# Skills overview

A skill is a reusable playbook an agent loads on demand. Instead of stuffing every how-to into an agent's prompt, you write the procedure once as a skill — and the agent pulls it in only when the task calls for it.

## What a skill is

A skill is an instruction pack — a markdown playbook that tells an agent how to do something well. When an agent hits a task that matches, it loads the skill (with use_skill) and follows the steps, without you bloating its base prompt. Think of it as a procedure the agent can look up the moment it needs it.
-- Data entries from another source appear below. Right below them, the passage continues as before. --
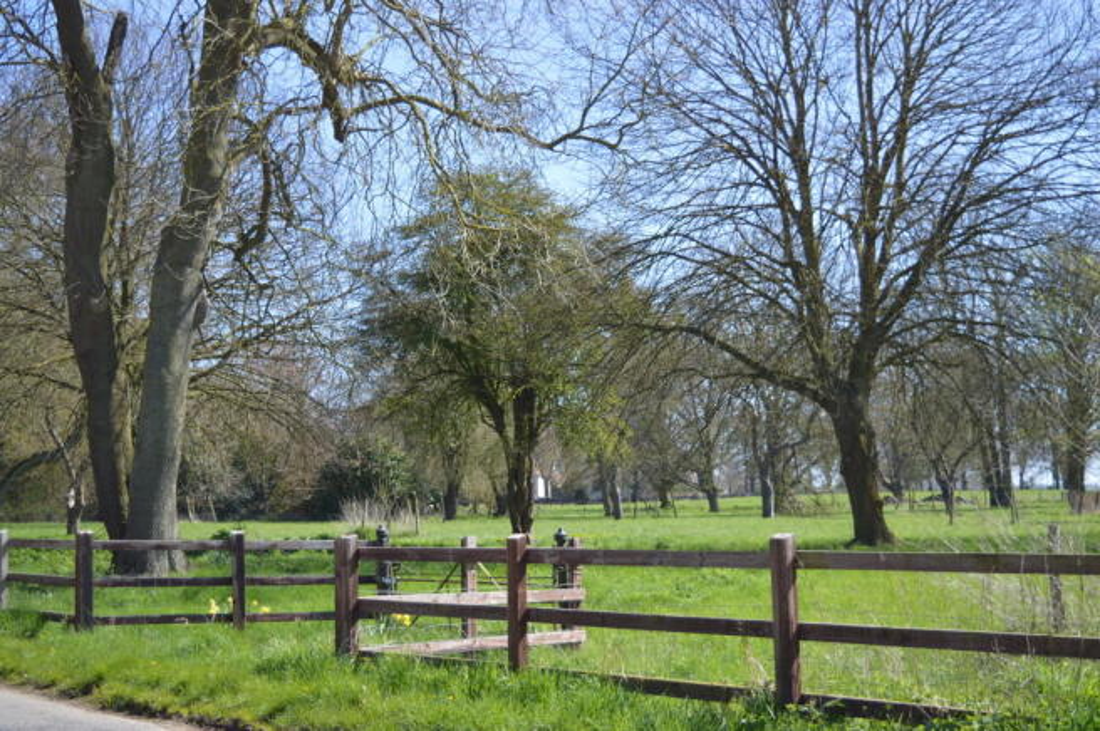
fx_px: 1603
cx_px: 550
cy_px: 366
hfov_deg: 37.9
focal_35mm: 52
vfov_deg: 25.7
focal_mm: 35
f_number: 4.5
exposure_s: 1/320
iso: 100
Each skill carries a little more than just text:

- A SKILL.md body — the actual how-to the agent reads.
- Granted tools — the tools the playbook expects to use.
- Scripts — named commands the skill can run in the sandbox.
- Identity — an icon, name, description, version, tags, and a palace locus.

## Built-in vs. custom

The library groups skills into two kinds, with an All / Built-in / Custom filter:

- Built-in — Foxora’s own playbooks, managed for you. They’re shown read-only and abstract: you see the name, description, and what they grant, but never the SKILL.md body or scripts.
- Custom — the skills you write. These get the full editor: identity, granted tools, scripts, and the SKILL.md body.

Skills are discovered from your project and global skill folders, so a skill you write for one project can be shared across your machine.

> Skills sharpen agents; tools enable themA skill is know-how (a playbook). A tool is a capability (executable code). A skill often grants the tools it relies on — see the tools catalog.